Picture archiving and communications systems (PACS) have solved many problems for diagnostic imaging. Although PACS have been most prevalent in radiology, other medical specialties such as cardiology and pathology are now beginning to see the benefits of electronic image review, distribution, and archiving.

The electronic PACS archive, like the film library archive, is the cornerstone of the diagnostic electronic-enabled radiology department. It is not surprising that electronic archiving is often overlooked in the early PACS procurement cycle. Like the film library, the PACS archive is often relegated to the basement, out of sight and out of mind.

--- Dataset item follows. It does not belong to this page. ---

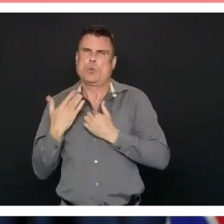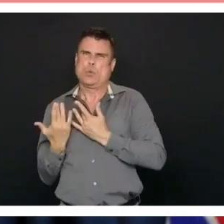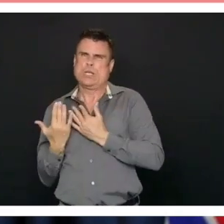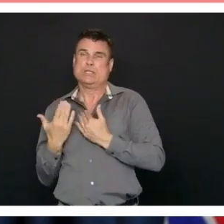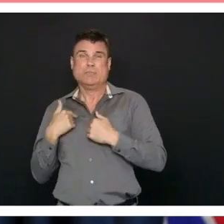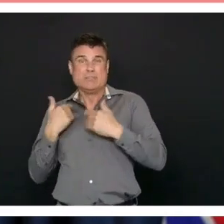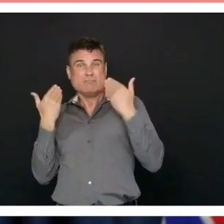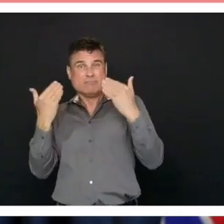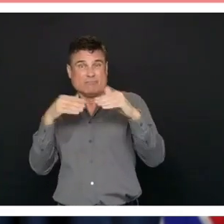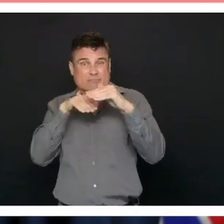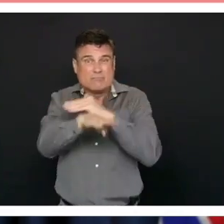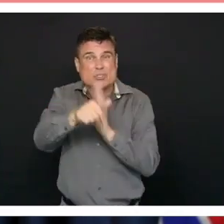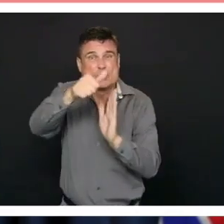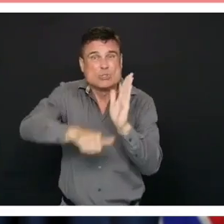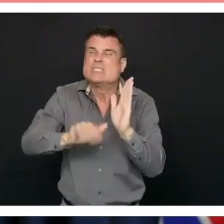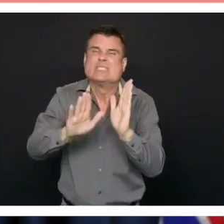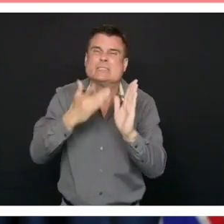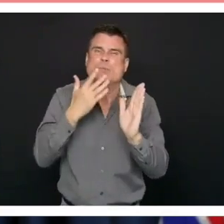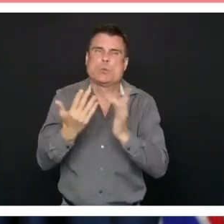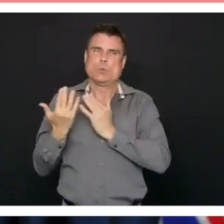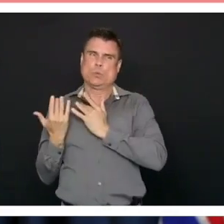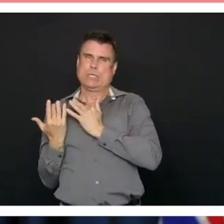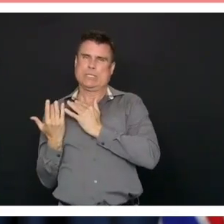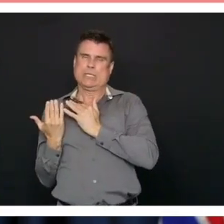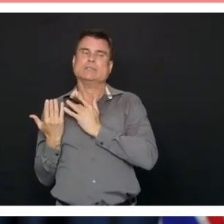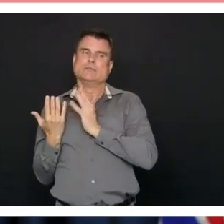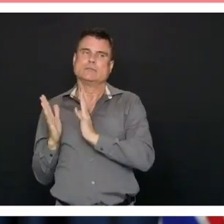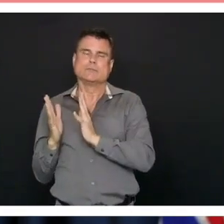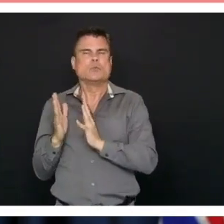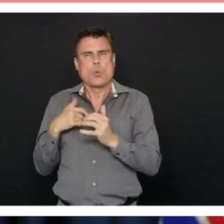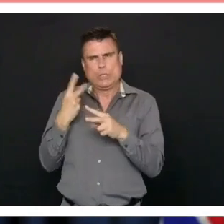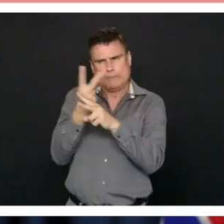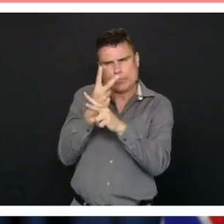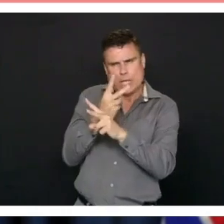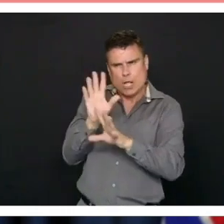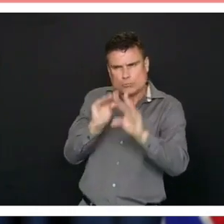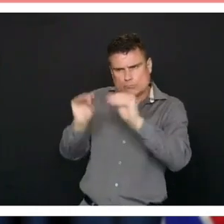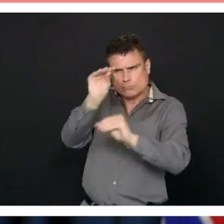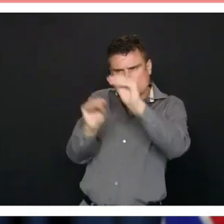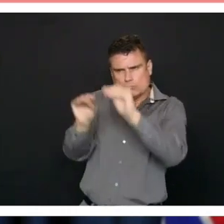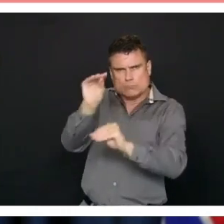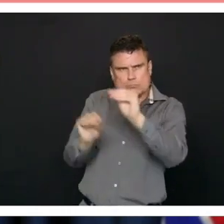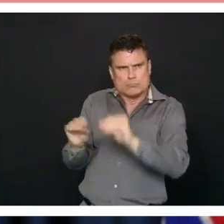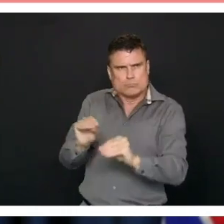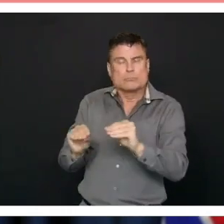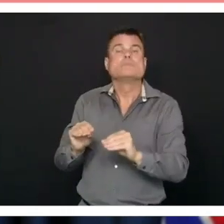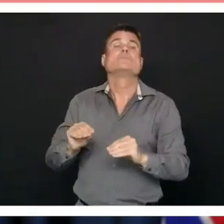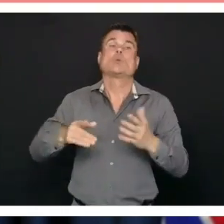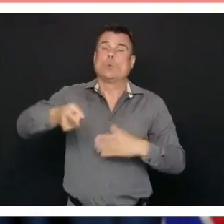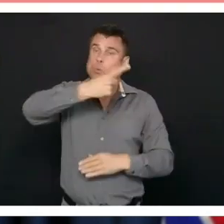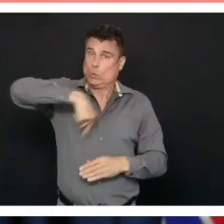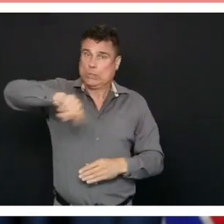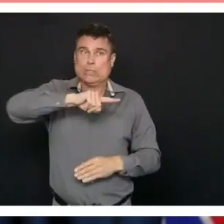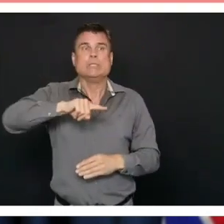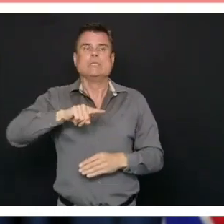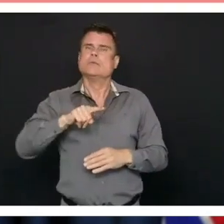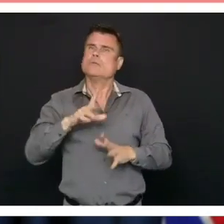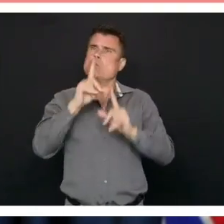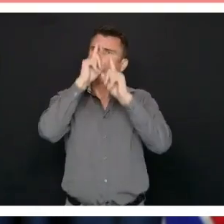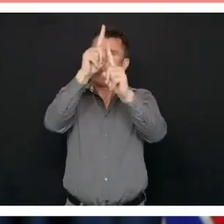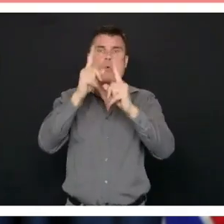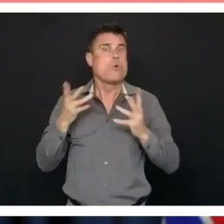has been taken. Right from the beginning of this pandemic, we've been focusing on ensuring that the public interest is front of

The PACS archive as traditionally supplied by major vendors has been an afterthought add-on with little real consideration of the clinical needs of the medical profession. As commonly embodied, the PACS archive is a single optical jukebox that soon becomes full. The media are expensive and have failure rates of 3% or more. Many systems are single- threaded, which prevents concurrent archive and retrieval or efficient servicing of multiple concurrent users. How to optimize the electronic image archive-retrieval process has been an ongoing debate with many marginally successful iterations. It can be argued that a whole industry has been created in an attempt to ameliorate the shortcomings of most image server-archive systems. Concepts such as prefetching, mini-PACS, autorouting, compression, image management, and workflow management have all been proposed as means to mask poorly designed image and archive servers.

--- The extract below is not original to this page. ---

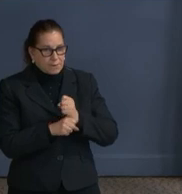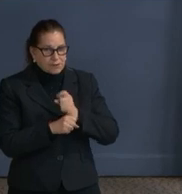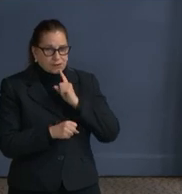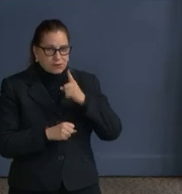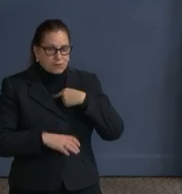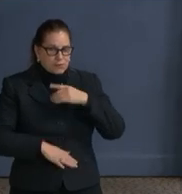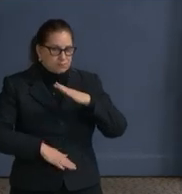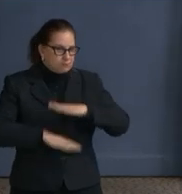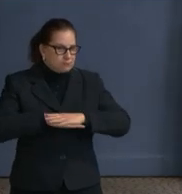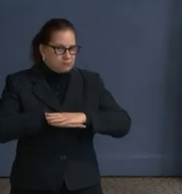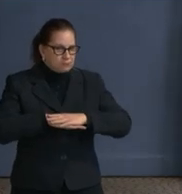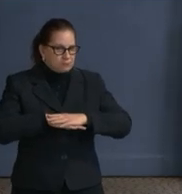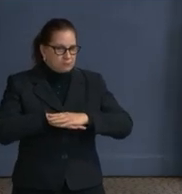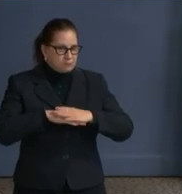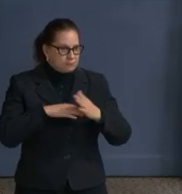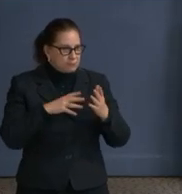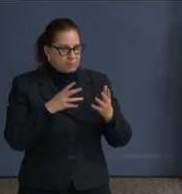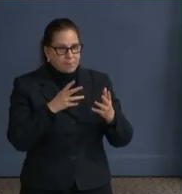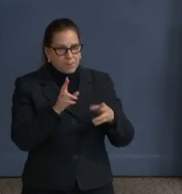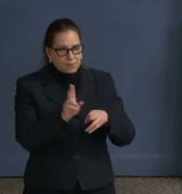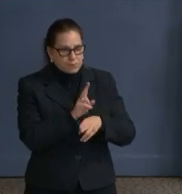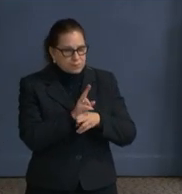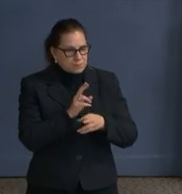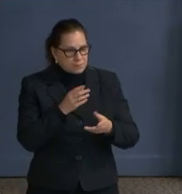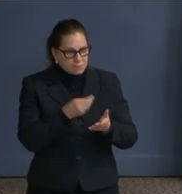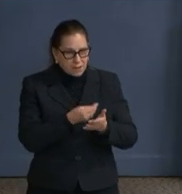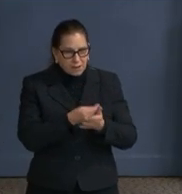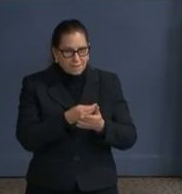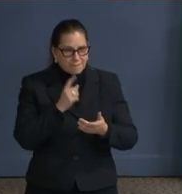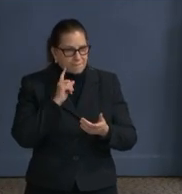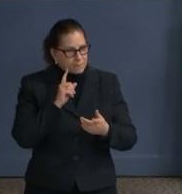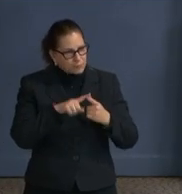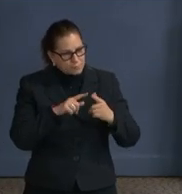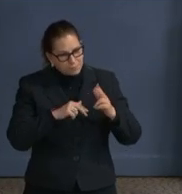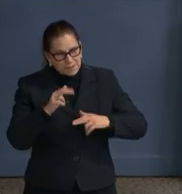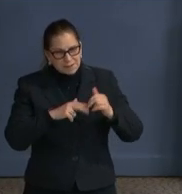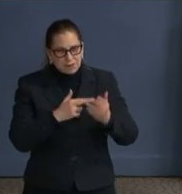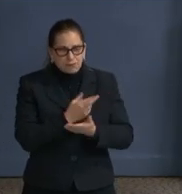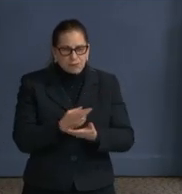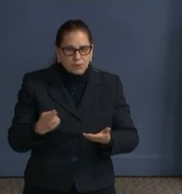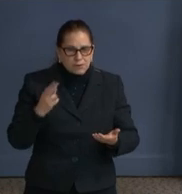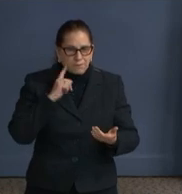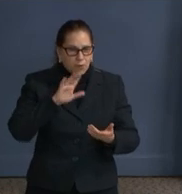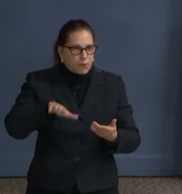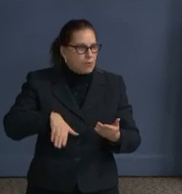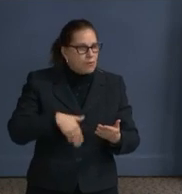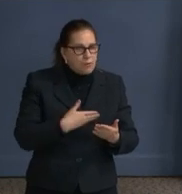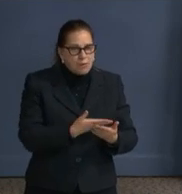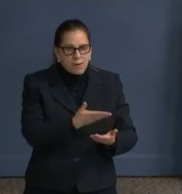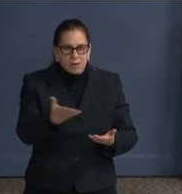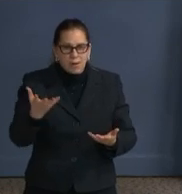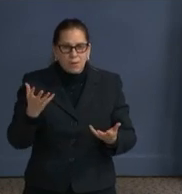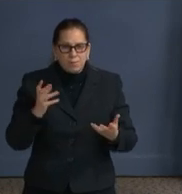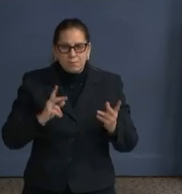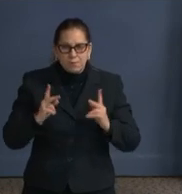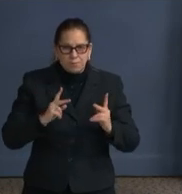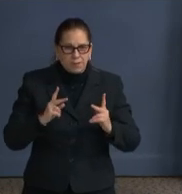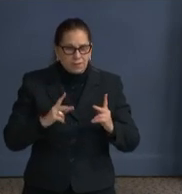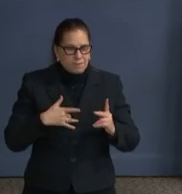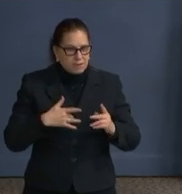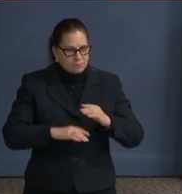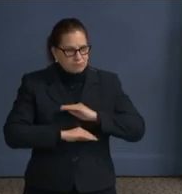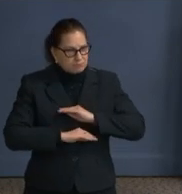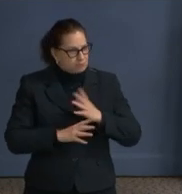millions of dollars in human resources to save lives. None of us can be satisfied with the loss of life in our city to gun violence.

Few of the potential benefits of PACS can be fully realized without appropriate electronic archiving and efficient retrieval.? Against this paucity of efficient archive and retrieval solutions, the Cleveland Clinic Foundation (CCF) prepared to begin a major expansion of its radiology-based PACS in 1996. A key realization by the CCF was the identification of the need for a data warehouse rather than an archive. The implied differences between these two types of devices have become crucial to the overall success of the CCF system.

More than an archive

There are four fundamental concepts that are critical to the long-term successful electronic image warehouse. The first and most fundamental of these is that the warehouse is much more than an archive. The reliable storage of information is an important but small part of the successful image data warehouse. The warehouse is optimized for data retrieval and distribution. It may include HSM (hierarchical storage management software), automated media management, and intelligent multi-threaded data retrieval.

The CCF Division of Radiology began storing MR and CT cases on MO (magneto-optical disk) in 1995. More than 2,000 MO media are archived offline on shelves. In May 1997, there were typically three to six retrieve requests each day into this data archive for comparison cases. The typical retrieval time was 30-60 minutes. In June 1997, archival to MO was augmented by an automated data warehouse with typical retrieval times under 5 minutes. By September 1997, archive to MO for both CT and MR was terminated. Imaging studies were being sent only to the warehouse. Of major note is the change in prior examination retrieval rates. By July 1997, more than 40 cases were being retrieved daily. By September 1997, more than 200 cases were being query retrieved daily. Subsequent deployments to vascular medicine, radiology/ultrasound, nuclear, and the cardiology catheterization laboratory have shown the same pattern of increased retrieval rates.

Readily available imaging has been a CCF cornerstone for providing uniform quality and timeliness of care across an increasingly diverse practice. CCF facilities include multiple sites in Ohio and Florida. The main campus comprises more than 30 square city blocks and performs more than 500,000 examinations yearly. Uniform medical care and efficiency must be delivered during both prime and on-call hours for both patients and physicians. The CCF image warehouse has contributed to an estimated 30% improvement in the efficiency of radiology professional staff as well as improved diagnostic certainty evidenced by the increased use of prior examinations for comparisons.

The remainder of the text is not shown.